『東山を西に見て』〜Make legend〜
- 公開日
- 2013/11/06
- 更新日
- 2013/11/06
校長室から
「心の土」
11月1日(金)、学習発表会を終えました。公開授業1時間目のパネルディスカッションを用いた全校学習も、2時間目の学年ごとの取組発表も、共によい出来だったとご参加いただいた方々から高い評価をもらいました。本校では既に当たり前になりましたが、生徒達が全校生徒の前で堂々と挙手をし、自分の意見を語る姿には驚かれ感心される方が多かったです。特に多くのお褒めのご意見を頂いたのが、3年生の発表の中で、男子生徒が本校の生徒や教職員、そして行事をはじめとした学校生活のすべてに誇りをもっていると語ったシーンです。今日の中学生で、堂々と自校にプライドをもっていると言える生徒は少ないということです。私としては、3年生が多くの意見を述べてくれたことが嬉しいです。学習発表会でも、3年生がその存在感を示し、下級生の目標となってくれました。「来年は、僕らもあんな発表ができるようになりたいです。」2年の男子生徒のこの発言は、よき伝統をつくる上で大変意義があると思います。
その場に座らされ、聞きたくもないお説教を聞かされ、態度が悪ければ叱られる、本校の集会は決してそんなものではありません。生徒がその場にいることを楽しんでいるのです。先生がどんなことを言うのか、仲間が何を語るのか、どんな演奏が行われるのか、ステージ上で何が始まるのか、みんながドキドキ、ワクワクしながら集っています。生徒がこのような集団に育ったことが嬉しいです。ここまで来たからには、今後は本校の学習発表会がもっともっと評判になって、全市はおろか他府県からも「花山中の学習発表会を見に行きたい。」と言われるところまで発展させていきたいと考えています。

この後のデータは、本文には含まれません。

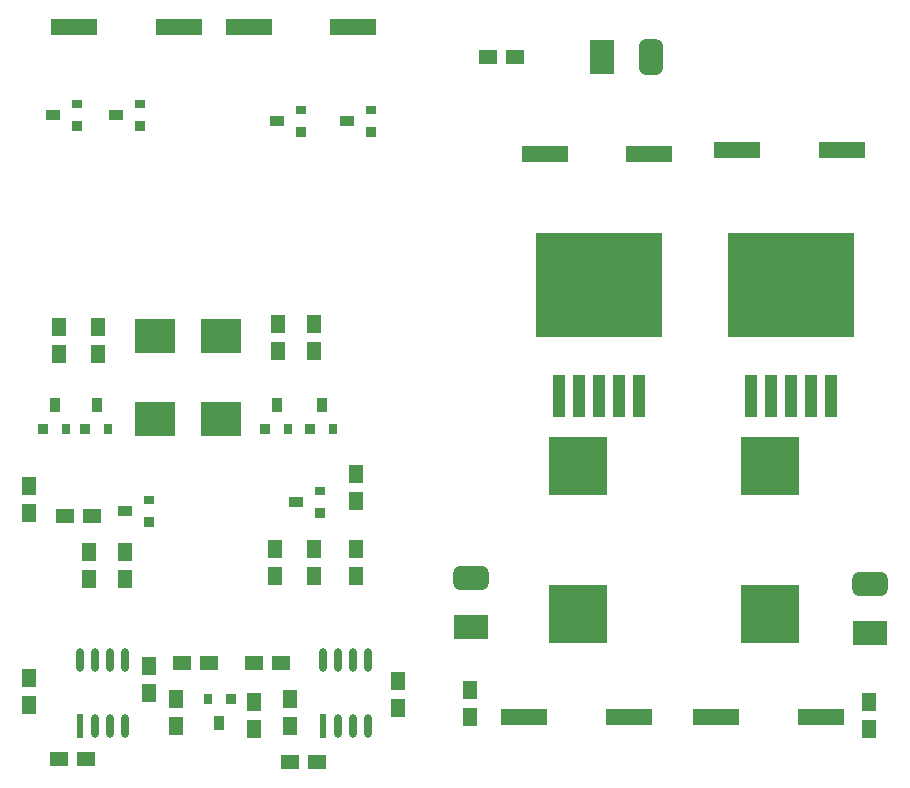
<source format=gtp>
G04 Layer_Color=8421504*
%FSLAX25Y25*%
%MOIN*%
G70*
G01*
G75*
%ADD10R,0.05000X0.03600*%
%ADD11R,0.03600X0.03600*%
%ADD12R,0.03600X0.03000*%
%ADD13R,0.05000X0.06000*%
%ADD14R,0.06000X0.05000*%
%ADD15O,0.02400X0.08000*%
%ADD16R,0.02400X0.08000*%
%ADD17R,0.15748X0.05512*%
%ADD18R,0.07874X0.11811*%
G04:AMPARAMS|DCode=19|XSize=118.11mil|YSize=78.74mil|CornerRadius=19.69mil|HoleSize=0mil|Usage=FLASHONLY|Rotation=90.000|XOffset=0mil|YOffset=0mil|HoleType=Round|Shape=RoundedRectangle|*
%AMROUNDEDRECTD19*
21,1,0.11811,0.03937,0,0,90.0*
21,1,0.07874,0.07874,0,0,90.0*
1,1,0.03937,0.01969,0.03937*
1,1,0.03937,0.01969,-0.03937*
1,1,0.03937,-0.01969,-0.03937*
1,1,0.03937,-0.01969,0.03937*
%
%ADD19ROUNDEDRECTD19*%
%ADD20R,0.04200X0.14000*%
%ADD21R,0.42000X0.35000*%
%ADD22R,0.19685X0.19685*%
%ADD23R,0.11811X0.07874*%
G04:AMPARAMS|DCode=24|XSize=118.11mil|YSize=78.74mil|CornerRadius=19.69mil|HoleSize=0mil|Usage=FLASHONLY|Rotation=180.000|XOffset=0mil|YOffset=0mil|HoleType=Round|Shape=RoundedRectangle|*
%AMROUNDEDRECTD24*
21,1,0.11811,0.03937,0,0,180.0*
21,1,0.07874,0.07874,0,0,180.0*
1,1,0.03937,-0.03937,0.01969*
1,1,0.03937,0.03937,0.01969*
1,1,0.03937,0.03937,-0.01969*
1,1,0.03937,-0.03937,-0.01969*
%
%ADD24ROUNDEDRECTD24*%
%ADD25R,0.13780X0.11811*%
%ADD26R,0.03600X0.05000*%
%ADD27R,0.03600X0.03600*%
%ADD28R,0.03000X0.03600*%
D10*
X490028Y291576D02*
D03*
X433028Y288576D02*
D03*
X430028Y420576D02*
D03*
X483524Y418575D02*
D03*
X409028Y420576D02*
D03*
X507028Y418575D02*
D03*
D11*
X498028Y287775D02*
D03*
X441028Y284775D02*
D03*
X438028Y416776D02*
D03*
X491524Y414776D02*
D03*
X417028Y416776D02*
D03*
X515028Y414776D02*
D03*
D12*
X498028Y295275D02*
D03*
X441028Y292276D02*
D03*
X438028Y424275D02*
D03*
X491524Y422275D02*
D03*
X417028Y424275D02*
D03*
X515028Y422275D02*
D03*
D13*
X482994Y267000D02*
D03*
Y276000D02*
D03*
X432994Y266000D02*
D03*
Y275000D02*
D03*
X524000Y232000D02*
D03*
Y223000D02*
D03*
X441000Y237000D02*
D03*
Y228000D02*
D03*
X488006Y226000D02*
D03*
Y217000D02*
D03*
X476000Y225000D02*
D03*
Y216000D02*
D03*
X401000Y233000D02*
D03*
Y224000D02*
D03*
X450000Y226000D02*
D03*
Y217000D02*
D03*
X547994Y229000D02*
D03*
Y220000D02*
D03*
X680994Y225000D02*
D03*
Y216000D02*
D03*
X424006Y350000D02*
D03*
Y341000D02*
D03*
X484006Y351000D02*
D03*
Y342000D02*
D03*
X411006Y350000D02*
D03*
Y341000D02*
D03*
X496006Y351000D02*
D03*
Y342000D02*
D03*
X401006Y297000D02*
D03*
Y288000D02*
D03*
X420994Y266000D02*
D03*
Y275000D02*
D03*
X495994Y267000D02*
D03*
Y276000D02*
D03*
X510006D02*
D03*
Y267000D02*
D03*
Y301000D02*
D03*
Y292000D02*
D03*
D14*
X420000Y205994D02*
D03*
X411000D02*
D03*
X497000Y204994D02*
D03*
X488000D02*
D03*
X476000Y238006D02*
D03*
X485000D02*
D03*
X452000D02*
D03*
X461000D02*
D03*
X563000Y440006D02*
D03*
X554000D02*
D03*
X413000Y287006D02*
D03*
X422000D02*
D03*
D15*
X418000Y239000D02*
D03*
X423000D02*
D03*
X428000D02*
D03*
X433000D02*
D03*
Y217000D02*
D03*
X428000D02*
D03*
X423000D02*
D03*
X499000Y239000D02*
D03*
X504000D02*
D03*
X509000D02*
D03*
X514000D02*
D03*
Y217000D02*
D03*
X509000D02*
D03*
X504000D02*
D03*
D16*
X418000D02*
D03*
X499000D02*
D03*
D17*
X572835Y407480D02*
D03*
X607715D02*
D03*
X637000Y409000D02*
D03*
X671880D02*
D03*
X566000Y220000D02*
D03*
X600880D02*
D03*
X630000D02*
D03*
X664880D02*
D03*
X450880Y450000D02*
D03*
X416000D02*
D03*
X474120D02*
D03*
X509000D02*
D03*
D18*
X592008Y439850D02*
D03*
D19*
X608150D02*
D03*
D20*
X604400Y327000D02*
D03*
X597700D02*
D03*
X591000D02*
D03*
X584300D02*
D03*
X577600D02*
D03*
X668400D02*
D03*
X661700D02*
D03*
X655000D02*
D03*
X648300D02*
D03*
X641600D02*
D03*
D21*
X591000Y364000D02*
D03*
X655000D02*
D03*
D22*
X584000Y254394D02*
D03*
Y303606D02*
D03*
X648000Y254394D02*
D03*
Y303606D02*
D03*
D23*
X548150Y250008D02*
D03*
X681150Y248008D02*
D03*
D24*
X548150Y266150D02*
D03*
X681150Y264150D02*
D03*
D25*
X443000Y346779D02*
D03*
Y319220D02*
D03*
X465000Y346779D02*
D03*
Y319220D02*
D03*
D26*
X498575Y323972D02*
D03*
X483575D02*
D03*
X409576D02*
D03*
X423575D02*
D03*
X464425Y218028D02*
D03*
D27*
X494775Y315972D02*
D03*
X479775D02*
D03*
X405775D02*
D03*
X419775D02*
D03*
X468224Y226028D02*
D03*
D28*
X502276Y315972D02*
D03*
X487276D02*
D03*
X413275D02*
D03*
X427276D02*
D03*
X460724Y226028D02*
D03*
M02*

</source>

「校長先生、質問があるのですが…、」学習発表会前日、そう言って3年生が一人校長室を訪れました。内容は、こういう発表会をするのにどんな意味があるのかというものでした。その生徒は受験のことを気にかけ、教科の時間数が削られているのではないかと心配していました。本市の授業日数が他都市と比べて多いこと、本校でも授業時数の確保には神経を使っていることを伝えた後、「心の土」の話をしました。この話は3年前にも書きましたが、当時この子たちは小学6年生。こういう話は繰り返しすべきなのでしょう。
生徒はみな、心に植木鉢をもっている。その土が耕されずパンパンのままだと、いくら水を撒いてもその水は土の上に溜まるだけ。一方、しっかり耕されていると“すーっ”と浸み込み、根から確実に吸い上げられる。各教科の先生が数学や国語や英語の養分をいっぱいに含んだ水を撒いた時、それがどんどん沁みこむよう、土をフカフカにしておく必要がある。心の土を耕す時間が、道徳や学級・学年活動や行事、部活動や総合的な学習の時間なのだ。明日の学習発表会もその一つなんやで。
日曜日には、吹奏楽部のフェアウェルコンサートが感動的に行われました。そして、今日からは、2年でチャレンジ体験学習が始まっています。これらも「心の土」をフカフカにしてくれる取組です。生徒諸君、心の土を耕せ!耕せ!